EXERCISE DIRECTIONS:
If a line in the entries below holds the string "round", copy it.

Stored data:
········

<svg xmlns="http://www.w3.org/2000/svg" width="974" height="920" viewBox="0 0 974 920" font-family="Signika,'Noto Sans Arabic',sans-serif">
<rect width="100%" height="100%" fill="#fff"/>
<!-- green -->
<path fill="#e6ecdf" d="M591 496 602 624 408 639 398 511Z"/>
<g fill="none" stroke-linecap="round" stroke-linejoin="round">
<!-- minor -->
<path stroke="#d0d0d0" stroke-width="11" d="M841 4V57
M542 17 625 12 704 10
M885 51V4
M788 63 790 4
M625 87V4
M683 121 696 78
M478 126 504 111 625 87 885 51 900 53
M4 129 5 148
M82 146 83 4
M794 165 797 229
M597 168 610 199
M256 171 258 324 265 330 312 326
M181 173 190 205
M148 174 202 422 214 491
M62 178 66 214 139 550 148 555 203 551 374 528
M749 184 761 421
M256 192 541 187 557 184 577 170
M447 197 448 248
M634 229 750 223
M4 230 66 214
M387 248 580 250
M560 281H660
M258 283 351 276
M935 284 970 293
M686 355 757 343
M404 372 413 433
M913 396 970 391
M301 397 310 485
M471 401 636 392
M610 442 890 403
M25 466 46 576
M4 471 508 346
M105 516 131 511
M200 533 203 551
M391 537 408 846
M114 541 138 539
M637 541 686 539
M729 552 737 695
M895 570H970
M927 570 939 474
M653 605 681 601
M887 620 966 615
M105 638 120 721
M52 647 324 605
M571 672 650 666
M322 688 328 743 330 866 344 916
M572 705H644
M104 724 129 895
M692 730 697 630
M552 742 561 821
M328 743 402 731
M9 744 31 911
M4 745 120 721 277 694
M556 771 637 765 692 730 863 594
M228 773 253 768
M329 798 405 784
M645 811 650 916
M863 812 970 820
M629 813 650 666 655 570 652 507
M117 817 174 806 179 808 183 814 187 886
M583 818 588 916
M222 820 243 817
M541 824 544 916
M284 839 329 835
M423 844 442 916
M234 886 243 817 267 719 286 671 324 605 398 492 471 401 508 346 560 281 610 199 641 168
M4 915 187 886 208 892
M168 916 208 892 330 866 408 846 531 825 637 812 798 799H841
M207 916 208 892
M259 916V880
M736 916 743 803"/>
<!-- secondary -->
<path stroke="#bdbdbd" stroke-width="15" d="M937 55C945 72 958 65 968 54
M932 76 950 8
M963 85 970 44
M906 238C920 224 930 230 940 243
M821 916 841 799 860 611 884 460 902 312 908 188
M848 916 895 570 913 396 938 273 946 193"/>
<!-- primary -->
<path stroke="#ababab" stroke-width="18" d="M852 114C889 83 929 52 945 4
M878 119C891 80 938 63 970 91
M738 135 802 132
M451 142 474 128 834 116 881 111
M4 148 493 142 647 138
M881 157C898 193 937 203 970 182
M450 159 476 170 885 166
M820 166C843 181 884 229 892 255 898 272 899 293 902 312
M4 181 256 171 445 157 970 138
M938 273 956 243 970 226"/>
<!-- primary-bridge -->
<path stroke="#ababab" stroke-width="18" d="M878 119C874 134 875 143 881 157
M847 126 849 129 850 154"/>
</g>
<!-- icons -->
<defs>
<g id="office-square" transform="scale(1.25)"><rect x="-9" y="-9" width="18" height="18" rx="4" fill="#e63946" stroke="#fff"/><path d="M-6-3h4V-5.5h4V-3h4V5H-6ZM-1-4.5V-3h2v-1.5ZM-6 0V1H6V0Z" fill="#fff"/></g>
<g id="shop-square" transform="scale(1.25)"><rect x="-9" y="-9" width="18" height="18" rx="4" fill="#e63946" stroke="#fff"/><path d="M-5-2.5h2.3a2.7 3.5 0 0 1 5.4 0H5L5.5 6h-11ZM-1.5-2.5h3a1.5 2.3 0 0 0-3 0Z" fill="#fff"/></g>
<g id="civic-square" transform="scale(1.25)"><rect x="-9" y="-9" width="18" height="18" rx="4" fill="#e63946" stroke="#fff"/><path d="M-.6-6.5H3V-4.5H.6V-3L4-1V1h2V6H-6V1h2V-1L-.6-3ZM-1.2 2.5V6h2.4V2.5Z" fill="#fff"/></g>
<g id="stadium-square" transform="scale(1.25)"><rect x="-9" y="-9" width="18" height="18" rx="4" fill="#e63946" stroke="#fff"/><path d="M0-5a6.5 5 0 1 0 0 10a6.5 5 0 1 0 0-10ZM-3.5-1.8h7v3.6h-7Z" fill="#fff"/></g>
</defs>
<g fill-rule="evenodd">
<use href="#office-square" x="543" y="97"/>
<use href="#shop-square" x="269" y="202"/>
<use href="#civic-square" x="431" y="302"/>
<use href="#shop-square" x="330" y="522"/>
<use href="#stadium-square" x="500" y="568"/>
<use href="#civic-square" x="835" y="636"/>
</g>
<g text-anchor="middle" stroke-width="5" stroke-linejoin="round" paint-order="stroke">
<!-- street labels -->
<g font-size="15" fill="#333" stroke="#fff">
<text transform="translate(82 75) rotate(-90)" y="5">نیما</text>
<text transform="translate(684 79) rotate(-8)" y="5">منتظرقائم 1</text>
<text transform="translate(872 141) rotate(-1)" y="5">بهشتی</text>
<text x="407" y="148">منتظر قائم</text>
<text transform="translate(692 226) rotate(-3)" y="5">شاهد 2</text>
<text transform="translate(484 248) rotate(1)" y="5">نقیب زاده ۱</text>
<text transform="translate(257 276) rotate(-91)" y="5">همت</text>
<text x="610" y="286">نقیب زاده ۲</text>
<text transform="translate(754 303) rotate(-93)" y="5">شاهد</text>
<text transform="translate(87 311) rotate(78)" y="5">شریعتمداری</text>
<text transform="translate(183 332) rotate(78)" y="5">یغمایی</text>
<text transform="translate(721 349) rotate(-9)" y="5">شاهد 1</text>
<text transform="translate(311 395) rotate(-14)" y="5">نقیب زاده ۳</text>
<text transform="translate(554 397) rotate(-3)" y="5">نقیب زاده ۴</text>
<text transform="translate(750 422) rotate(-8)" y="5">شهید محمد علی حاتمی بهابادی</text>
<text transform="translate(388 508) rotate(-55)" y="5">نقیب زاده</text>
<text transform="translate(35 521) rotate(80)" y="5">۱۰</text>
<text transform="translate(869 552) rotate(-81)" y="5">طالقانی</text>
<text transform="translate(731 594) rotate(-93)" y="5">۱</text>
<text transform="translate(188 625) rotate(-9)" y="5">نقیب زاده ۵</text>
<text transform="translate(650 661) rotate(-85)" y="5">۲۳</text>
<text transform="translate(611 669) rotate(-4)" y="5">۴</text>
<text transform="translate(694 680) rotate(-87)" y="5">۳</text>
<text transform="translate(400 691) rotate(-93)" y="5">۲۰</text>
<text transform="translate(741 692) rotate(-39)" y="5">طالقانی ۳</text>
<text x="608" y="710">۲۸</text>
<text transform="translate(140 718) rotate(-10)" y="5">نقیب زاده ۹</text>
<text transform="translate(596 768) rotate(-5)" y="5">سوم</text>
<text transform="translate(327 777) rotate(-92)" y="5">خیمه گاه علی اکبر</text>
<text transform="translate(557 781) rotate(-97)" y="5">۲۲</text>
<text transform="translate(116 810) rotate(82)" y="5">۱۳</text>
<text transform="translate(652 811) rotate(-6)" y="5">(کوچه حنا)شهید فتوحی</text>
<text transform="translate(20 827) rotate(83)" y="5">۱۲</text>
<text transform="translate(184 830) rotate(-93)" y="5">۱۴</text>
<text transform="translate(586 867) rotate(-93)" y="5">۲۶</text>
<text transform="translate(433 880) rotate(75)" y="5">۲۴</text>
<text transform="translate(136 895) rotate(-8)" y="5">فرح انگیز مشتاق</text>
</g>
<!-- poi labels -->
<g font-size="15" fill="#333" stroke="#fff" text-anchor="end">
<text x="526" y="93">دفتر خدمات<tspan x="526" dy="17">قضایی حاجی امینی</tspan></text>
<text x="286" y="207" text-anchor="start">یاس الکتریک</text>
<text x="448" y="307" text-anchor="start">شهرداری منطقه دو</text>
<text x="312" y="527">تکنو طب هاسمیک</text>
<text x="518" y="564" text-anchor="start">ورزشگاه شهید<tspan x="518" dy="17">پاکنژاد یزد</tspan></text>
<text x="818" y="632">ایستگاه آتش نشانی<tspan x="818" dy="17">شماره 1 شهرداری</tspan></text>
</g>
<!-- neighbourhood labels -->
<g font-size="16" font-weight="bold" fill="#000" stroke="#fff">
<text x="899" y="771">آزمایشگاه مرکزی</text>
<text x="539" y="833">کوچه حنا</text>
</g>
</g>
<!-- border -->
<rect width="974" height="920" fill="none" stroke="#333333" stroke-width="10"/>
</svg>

········

RESPONSE:
<g fill="none" stroke-linecap="round" stroke-linejoin="round">
<g text-anchor="middle" stroke-width="5" stroke-linejoin="round" paint-order="stroke">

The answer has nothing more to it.